**To-do item:**
Check each line below for the word "چیست", then please report how many lines have it and nothing more.
──────────────────────────────
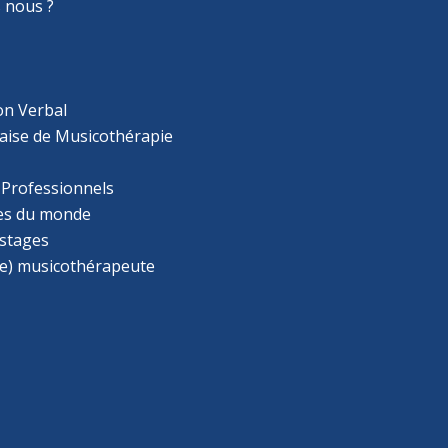
 nous ?
on Verbal
aise de Musicothérapie
 Professionnels
s du monde
 stages
e) musicothérapeute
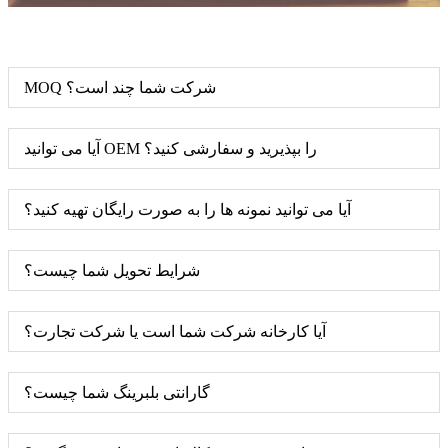
MOQ شرکت شما چند است؟
آیا می توانید OEM را بپذیرید و سفارشی کنید؟
آیا می توانید نمونه ها را به صورت رایگان تهیه کنید؟
شرایط تحویل شما چیست؟
آیا کارخانه شرکت شما است یا شرکت تجارت؟
گارانتی بلبرینگ شما چیست؟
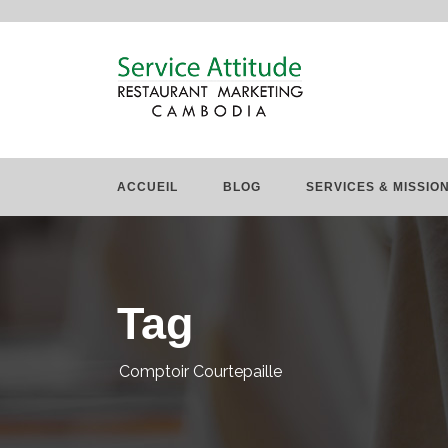
ACCUEIL
BLOG
SERVICES & MISSIO
Tag
Comptoir Courtepaille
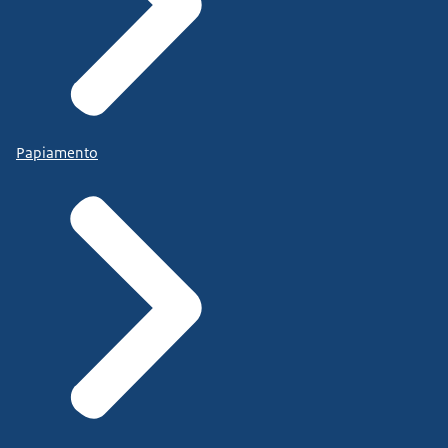
Papiamento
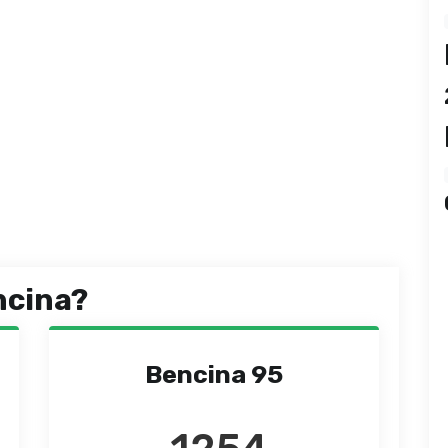
ncina?
Bencina 95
──────────────────────────────
**Solution:**
2